= TEXT EXCERPT =
[Start of Attachment]
Either America is racist or it is not.

What would be true if America were racist?

  • Riots
  • Blatant discrimination everywhere
  • Egregious acts of violence
  • Racial epithets spoken freely by established institutions
  • Institutional denial of racial freedom
  • Incidents of racism so obvious that proof would be easy to document
  • Few, if any, members of the minority race would have access to wealth or fame
  • Few, if any, minority politicians would be elected to office

What would be true if America were not racist?

  • Racism, if it exists in any institution, would be illegal
  • Pockets of racism would still exist illegally, just as we have never wiped out all crime
  • Racism, where it is found, however, would be punished
  • Members of a minority race would have access to wealth and/or fame
  • Members of a minority race would be elected of office
  • Racist remarks, either by the majority or minority race, would be punished

Is the majority race inherently racist?

If the majority race is inherently racist, what is the solution?

Of what benefit does the continued charge of racism have to the vocal few?

Is there a way to begin a reasonable dialogue on racism?

Are all participants in such a dialogue willing to compromise?

Can such a dialogue occur without rhetoric and inflammatory statements?

If racism exists, how can it be stopped?

If racism exists, and if it can be stopped, would that be enough?

If racism exists, is it equally distributed throughout the majority society?                           

If racism exists, and it is not equally distributed, who is guilty?
[End of Attachment]
= EXCERPTED DATA =
[Start of Attachment]
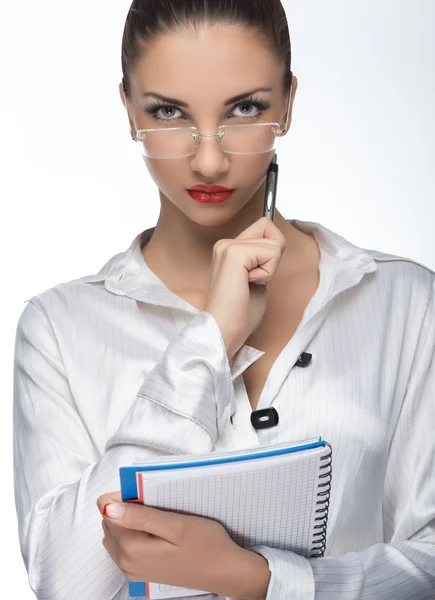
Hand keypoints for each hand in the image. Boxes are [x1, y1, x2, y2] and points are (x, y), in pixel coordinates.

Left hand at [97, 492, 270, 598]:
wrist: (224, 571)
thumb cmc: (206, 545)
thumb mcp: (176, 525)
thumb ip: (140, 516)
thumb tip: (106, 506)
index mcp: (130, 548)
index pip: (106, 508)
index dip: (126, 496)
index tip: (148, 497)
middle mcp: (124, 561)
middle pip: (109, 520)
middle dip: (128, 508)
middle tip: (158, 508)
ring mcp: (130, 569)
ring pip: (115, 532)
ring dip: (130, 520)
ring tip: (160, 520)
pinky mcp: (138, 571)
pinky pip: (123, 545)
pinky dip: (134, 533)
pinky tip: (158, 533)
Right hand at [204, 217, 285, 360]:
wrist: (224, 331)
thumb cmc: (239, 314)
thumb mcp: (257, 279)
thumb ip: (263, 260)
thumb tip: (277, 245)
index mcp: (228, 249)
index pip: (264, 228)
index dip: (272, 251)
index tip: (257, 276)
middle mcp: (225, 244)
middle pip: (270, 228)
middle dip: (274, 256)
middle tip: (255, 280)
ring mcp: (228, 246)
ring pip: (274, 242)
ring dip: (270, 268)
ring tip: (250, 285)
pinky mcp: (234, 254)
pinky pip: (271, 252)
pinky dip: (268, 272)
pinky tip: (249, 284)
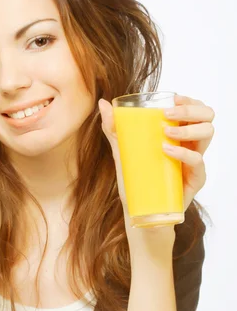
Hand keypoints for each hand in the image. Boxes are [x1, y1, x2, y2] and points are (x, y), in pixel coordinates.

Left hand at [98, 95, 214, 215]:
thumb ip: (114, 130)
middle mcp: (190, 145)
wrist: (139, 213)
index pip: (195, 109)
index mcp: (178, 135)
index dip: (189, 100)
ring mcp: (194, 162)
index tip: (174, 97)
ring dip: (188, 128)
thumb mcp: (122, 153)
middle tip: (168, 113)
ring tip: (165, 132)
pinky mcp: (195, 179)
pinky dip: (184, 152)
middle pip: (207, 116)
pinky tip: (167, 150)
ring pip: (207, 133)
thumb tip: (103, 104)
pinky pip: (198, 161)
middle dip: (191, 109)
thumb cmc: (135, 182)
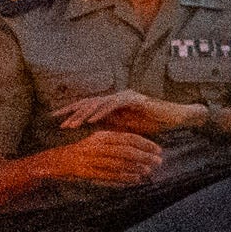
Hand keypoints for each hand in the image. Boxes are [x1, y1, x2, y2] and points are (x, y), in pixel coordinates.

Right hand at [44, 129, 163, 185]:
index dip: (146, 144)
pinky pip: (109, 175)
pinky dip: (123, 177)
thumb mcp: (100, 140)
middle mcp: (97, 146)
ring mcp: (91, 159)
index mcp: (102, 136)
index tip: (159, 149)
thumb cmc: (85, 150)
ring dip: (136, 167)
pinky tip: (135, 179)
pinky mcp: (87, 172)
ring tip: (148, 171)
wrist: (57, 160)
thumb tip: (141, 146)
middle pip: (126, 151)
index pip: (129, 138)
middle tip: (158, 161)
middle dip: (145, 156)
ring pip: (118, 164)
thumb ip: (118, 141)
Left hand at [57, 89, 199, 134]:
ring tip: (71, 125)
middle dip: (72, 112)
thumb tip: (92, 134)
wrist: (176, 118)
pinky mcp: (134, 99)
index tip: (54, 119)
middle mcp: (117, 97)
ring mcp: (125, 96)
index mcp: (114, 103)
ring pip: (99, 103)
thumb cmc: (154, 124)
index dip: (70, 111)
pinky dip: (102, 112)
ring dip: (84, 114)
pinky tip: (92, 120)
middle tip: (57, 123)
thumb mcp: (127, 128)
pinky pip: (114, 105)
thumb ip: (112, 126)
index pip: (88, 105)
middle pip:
[End of Attachment]
= TASKS TO CARRY OUT =
1 - In the text about racism in America, what does the list say would happen to racist remarks if America were not racist?
2 - Copy the racism text between "Can such a dialogue" and "who is guilty?", inclusive, substituting "prejudice" for every "racism".

= SOLUTIONS IN ORDER =
1 - They would be punished, whether made by the majority or the minority race.

2 -
Can such a dialogue occur without rhetoric and inflammatory statements?

If prejudice exists, how can it be stopped?

If prejudice exists, and if it can be stopped, would that be enough?

If prejudice exists, is it equally distributed throughout the majority society?                           

If prejudice exists, and it is not equally distributed, who is guilty?